How to complete this task -> Reproduce the listing word for word, starting at its first line and ending at the line that contains "ther forecasts, rain", with both of those lines included.

▼

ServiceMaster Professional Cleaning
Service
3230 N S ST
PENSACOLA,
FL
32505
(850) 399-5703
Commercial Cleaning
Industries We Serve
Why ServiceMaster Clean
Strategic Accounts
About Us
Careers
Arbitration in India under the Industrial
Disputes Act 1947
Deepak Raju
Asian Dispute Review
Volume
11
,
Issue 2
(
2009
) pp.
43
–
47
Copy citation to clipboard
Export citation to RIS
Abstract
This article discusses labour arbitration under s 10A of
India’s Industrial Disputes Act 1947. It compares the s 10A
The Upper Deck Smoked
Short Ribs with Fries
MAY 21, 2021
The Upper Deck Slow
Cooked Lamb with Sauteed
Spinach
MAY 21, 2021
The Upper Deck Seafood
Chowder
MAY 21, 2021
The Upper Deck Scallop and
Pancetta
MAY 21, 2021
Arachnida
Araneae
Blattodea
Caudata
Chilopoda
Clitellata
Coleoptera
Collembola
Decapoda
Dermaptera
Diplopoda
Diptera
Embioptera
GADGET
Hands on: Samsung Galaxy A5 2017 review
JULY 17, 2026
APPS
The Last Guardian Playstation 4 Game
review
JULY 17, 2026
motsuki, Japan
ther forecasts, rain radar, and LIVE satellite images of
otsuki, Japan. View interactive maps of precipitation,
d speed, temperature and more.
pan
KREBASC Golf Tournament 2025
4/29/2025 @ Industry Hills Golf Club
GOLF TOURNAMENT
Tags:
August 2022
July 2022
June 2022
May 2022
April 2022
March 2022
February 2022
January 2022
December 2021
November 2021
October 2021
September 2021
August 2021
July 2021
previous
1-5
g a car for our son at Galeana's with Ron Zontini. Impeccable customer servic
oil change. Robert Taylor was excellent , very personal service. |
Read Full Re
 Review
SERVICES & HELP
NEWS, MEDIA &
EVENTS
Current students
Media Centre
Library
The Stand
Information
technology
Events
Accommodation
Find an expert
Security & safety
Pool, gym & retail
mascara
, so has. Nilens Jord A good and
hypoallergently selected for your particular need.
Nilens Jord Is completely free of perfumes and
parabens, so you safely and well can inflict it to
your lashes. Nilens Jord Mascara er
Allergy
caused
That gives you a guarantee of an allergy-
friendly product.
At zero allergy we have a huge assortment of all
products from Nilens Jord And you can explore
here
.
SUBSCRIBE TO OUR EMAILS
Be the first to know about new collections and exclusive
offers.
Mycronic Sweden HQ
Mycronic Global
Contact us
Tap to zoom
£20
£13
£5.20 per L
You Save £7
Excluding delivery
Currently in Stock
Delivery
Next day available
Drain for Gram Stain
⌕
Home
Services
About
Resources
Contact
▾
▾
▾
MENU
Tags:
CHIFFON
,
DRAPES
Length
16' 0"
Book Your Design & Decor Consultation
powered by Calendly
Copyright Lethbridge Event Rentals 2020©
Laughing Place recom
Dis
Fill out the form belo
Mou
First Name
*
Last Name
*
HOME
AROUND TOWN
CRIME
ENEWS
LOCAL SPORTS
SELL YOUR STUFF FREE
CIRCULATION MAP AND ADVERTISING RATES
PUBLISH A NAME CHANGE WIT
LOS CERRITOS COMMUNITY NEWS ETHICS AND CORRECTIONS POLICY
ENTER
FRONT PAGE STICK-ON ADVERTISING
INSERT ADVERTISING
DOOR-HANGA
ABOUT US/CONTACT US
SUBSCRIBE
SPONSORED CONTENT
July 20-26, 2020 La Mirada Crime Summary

▲

Your response ->
ServiceMaster Professional Cleaning
Service
3230 N S ST
PENSACOLA,
FL
32505
(850) 399-5703
Commercial Cleaning
Industries We Serve
Why ServiceMaster Clean
Strategic Accounts
About Us
Careers
Arbitration in India under the Industrial
Disputes Act 1947
Deepak Raju
Asian Dispute Review
Volume
11
,
Issue 2
(
2009
) pp.
43
–
47
Copy citation to clipboard
Export citation to RIS
Abstract
This article discusses labour arbitration under s 10A of
India’s Industrial Disputes Act 1947. It compares the s 10A
The Upper Deck Smoked
Short Ribs with Fries
MAY 21, 2021
The Upper Deck Slow
Cooked Lamb with Sauteed
Spinach
MAY 21, 2021
The Upper Deck Seafood
Chowder
MAY 21, 2021
The Upper Deck Scallop and
Pancetta
MAY 21, 2021
Arachnida
Araneae
Blattodea
Caudata
Chilopoda
Clitellata
Coleoptera
Collembola
Decapoda
Dermaptera
Diplopoda
Diptera
Embioptera
GADGET
Hands on: Samsung Galaxy A5 2017 review
JULY 17, 2026
APPS
The Last Guardian Playstation 4 Game
review
JULY 17, 2026
motsuki, Japan
ther forecasts, rain radar, and LIVE satellite images of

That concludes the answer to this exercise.